Friday, April 23, 2010

A ride up Martin Luther King Drive

Last weekend I found myself in Hyde Park on a pleasant morning, with nothing to do but ride my bike back home. I took a leisurely ride up MLK (King Drive? Every town has its own street honoring Dr. King, and they all have their own unique way of abbreviating the name), through the core of Bronzeville, where a multitude of historic architecture waits to impress and overwhelm.

MLK Drive
D. Harry Hammer House, 3656 S. King Drive, 1885 - William W. Clay

MLK Drive

MLK Drive

It being a Sunday morning, I stood on the sidewalk for a while and listened to Gospel music swelling from within the church at right, the Metropolitan Apostolic Community Church. It's a 1891 brownstone beauty in a Romanesque style, originally the 41st Street Presbyterian Church.

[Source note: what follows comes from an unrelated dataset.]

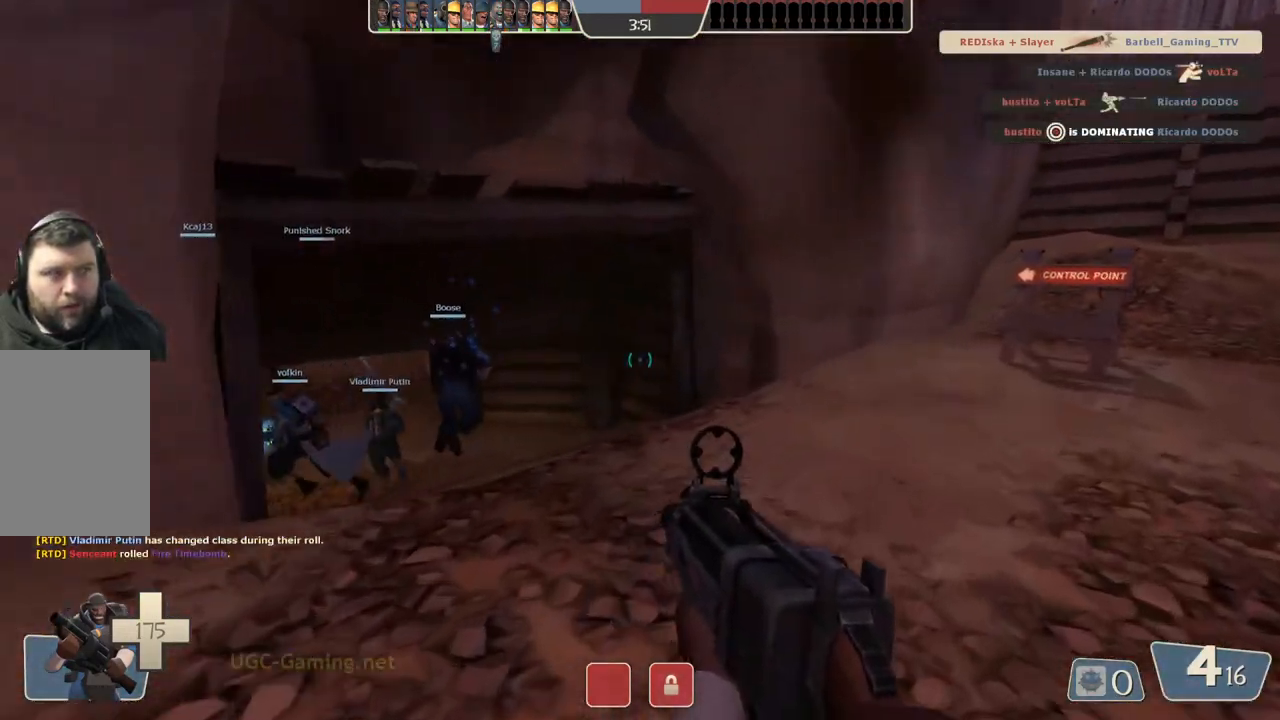
{"buttons": [], "left_stick": "up", "right_stick": "center", "events": []}
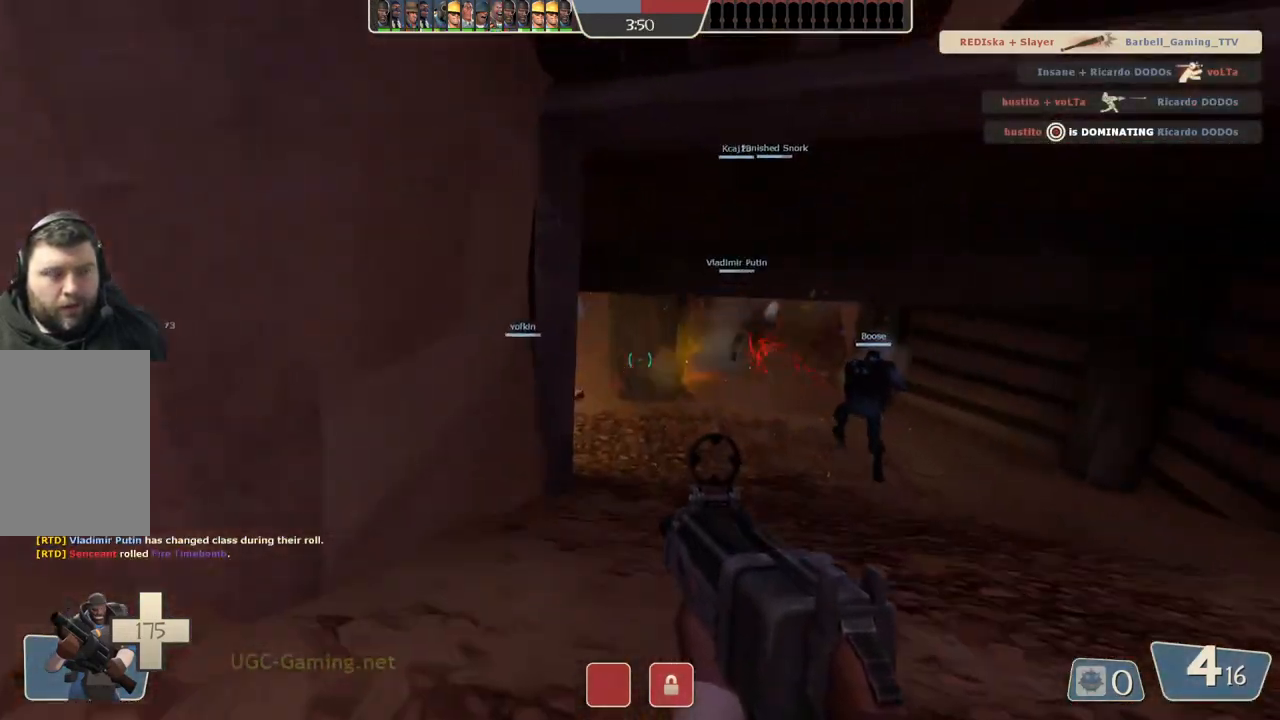
{"buttons": [], "left_stick": "up", "right_stick": "center", "events": []}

Metropolitan Community Church

MLK Drive

Graystone row houses

And the hits just keep on coming. House after house and block after block speak to the jaw-dropping wealth that landed here in the 1880s and 1890s.

MLK Drive

42nd and King Drive

Though the best parts of the avenue are residential, there are some impressive institutional buildings as well, several converted to churches. The Mammoth Life and Accident Insurance Company, a Kentucky-based firm, occupied a building sporting a neon sign that is rather at odds with the Beaux Arts facade. I have no clue if this building remains in use at all, but it doesn't look like it.

MLK Drive

The Sinai Temple at 46th and MLK was begun in 1909 for a Jewish Reform congregation. Today it houses the Mount Pisgah Missionary Baptist Church.

MLK Drive

And there are some delectable slices of Mid Century Modernism, as well. Liberty Baptist Church has been documented by Lee Bay, though he doesn't share interior photographs. I wasn't feeling up to venturing inside, so that remains a future mission.

MLK Drive

Nearby, Illinois Service Federal Savings & Loan occupies a 1960s building that presents a wild facade of folded plates to the street. The bank has neighborhood roots dating back to the 1930s.

MLK Drive

The South Park Baptist Church leans toward the Streamline Deco end of the Modernism scale. It went up in 1953, to the designs of architect Homer G. Sailor.
South Park Baptist

Further north, the Hartzell Memorial United Methodist Church leans a bit more toward the stock side of Midcentury design:
MLK MCM

The avenue kind of explodes into a nothing-scape north of here, thanks to a lot of big redevelopment products that have brought grassy fields and parking lots to the areas just south of downtown.

4 comments:

adgorn said...

MLK is an amazing street that growin-up-northsiders (like me) unfortunately often miss until they expand their horizons a bit. Did you see the Marx Bros Chicago Marker of Distinction sign at 4512?

Anonymous said...

I bought a house on MLK six months ago. The neighbors are great and it's amazing how close you can get to the lake and be on such a scenic street for a reasonable investment. Is it Lincoln Park? No, but it's been great so far.

Anonymous said...

The Mammoth Life Ins. Building was orinally the Kenwood National Bank. The property was sold to Jackson Mutual Life in the 1930's and remained in it's possession until the company was sold to Mammoth Life in 1958.